Numerical boundary conditions for wide approximation finite difference

[amalak]

Hi,

I have to use a wide 5 point stencil to solve a problem to fourth order accuracy. In particular, the one I'm using is:

u'' = -f(x + 2h) + 16f(x + h) - 30f(x) + 16f(x - h) - f(x - 2h) / 12h²

or when discretized

u'' = -U_j-2 + 16U_j-1 -30U_j + 16U_j+1 -U_j+2 / 12h²

In addition to dirichlet boundary conditions (which are not troubling me to implement), I have to implement numerical boundary conditions for

U_-1 and U_N+1

The problem I'm encountering is I'm not sure what to try for these numerical boundary conditions (as in, I haven't a clue as to what may work). I have the scheme set up without those conditions, but that's not what I want. The only time I know U_-1 and U_N+1 come up are with Neumann boundary conditions, which I don't have.

Any help or pointers would be immensely appreciated, thank you.

 

[AlephZero]

Your Dirichlet boundary conditions are at $u_0$ and $u_N$, right?

I would create an unsymmetrical fourth order approximation for $u''_1$ in terms of $u_0, u_1, u_2, u_3, u_4$ and simiilarly for $u''_{N-1}$.

Then, you don't need $u_{-1}$ and $u_{N+1}$.

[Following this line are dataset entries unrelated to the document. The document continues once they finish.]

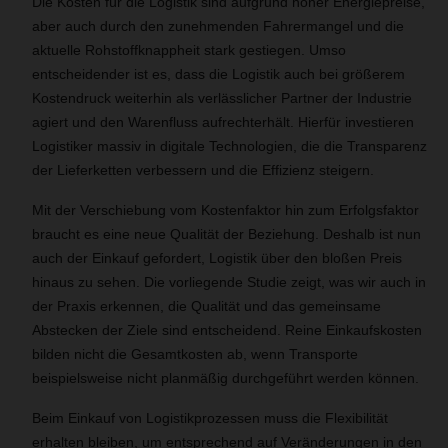
Die Kosten für die Logistik sind aufgrund hoher Energiepreise,
aber auch durch den zunehmenden Fahrermangel und die
aktuelle Rohstoffknappheit stark gestiegen. Umso
entscheidender ist es, dass die Logistik auch bei größerem
Kostendruck weiterhin als verlässlicher Partner der Industrie
agiert und den Warenfluss aufrechterhält. Hierfür investieren
Logistiker massiv in digitale Technologien, die die Transparenz
der Lieferketten verbessern und die Effizienz steigern.
Mit der Verschiebung vom Kostenfaktor hin zum Erfolgsfaktor
braucht es eine neue Qualität der Beziehung. Deshalb ist nun
auch der Einkauf gefordert, Logistik über den bloßen Preis
hinaus zu sehen. Die vorliegende Studie zeigt, was wir auch in
der Praxis erkennen, die Qualität und das gemeinsame
Abstecken der Ziele sind entscheidend. Reine Einkaufskosten
bilden nicht die Gesamtkosten ab, wenn Transporte
beispielsweise nicht planmäßig durchgeführt werden können.
Beim Einkauf von Logistikprozessen muss die Flexibilität
erhalten bleiben, um entsprechend auf Veränderungen in den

For example see section 11.3.4 of http://www.rsmas.miami.edu/personal/miskandarani/Courses/MSC321/lectfiniteDifference.pdf

 

[amalak]

Thank you very much for your response. That method seems to make more sense, I think, but I've been instructed to use U_-1 and U_N+1, but thank you again.

 

[AlephZero]

OK, so they probably want your numerical solution satisfy the differential equation at the boundary points $u_0$ and $u_N$, not just to satisfy the Dirichlet boundary conditions at the boundary points.

So, make finite difference approximations for the derivatives at $u_0$ using $u_{-1}, u_0,. u_1, \dots$ and plug them into the differential equation, and similarly at $u_N$. That will give you two more equations, so you have enough equations to solve for $u_{-1}, u_0,\dots, u_N, u_{N+1}$.

 

[alphy]

Dear researcher,

Thank you for sharing your work on using a wide 5 point stencil to solve a problem to fourth order accuracy. It seems like you have a well-defined mathematical approach to your problem, and I appreciate your attention to detail in ensuring accuracy.

In regards to your question about the numerical boundary conditions for U-1 and UN+1, I would suggest looking into using a ghost point approach. This involves extending your domain beyond the physical boundaries and using the values at these ghost points to approximate the values at the boundary points. This method has been used successfully in many numerical schemes and may be applicable in your case as well.

Another approach you could consider is using a higher order approximation scheme at the boundary points. This could involve using a wider stencil or incorporating additional terms in your finite difference equation to account for the boundary conditions.

I hope these suggestions are helpful in guiding you towards finding a suitable solution for your numerical boundary conditions. Keep up the good work and best of luck with your research!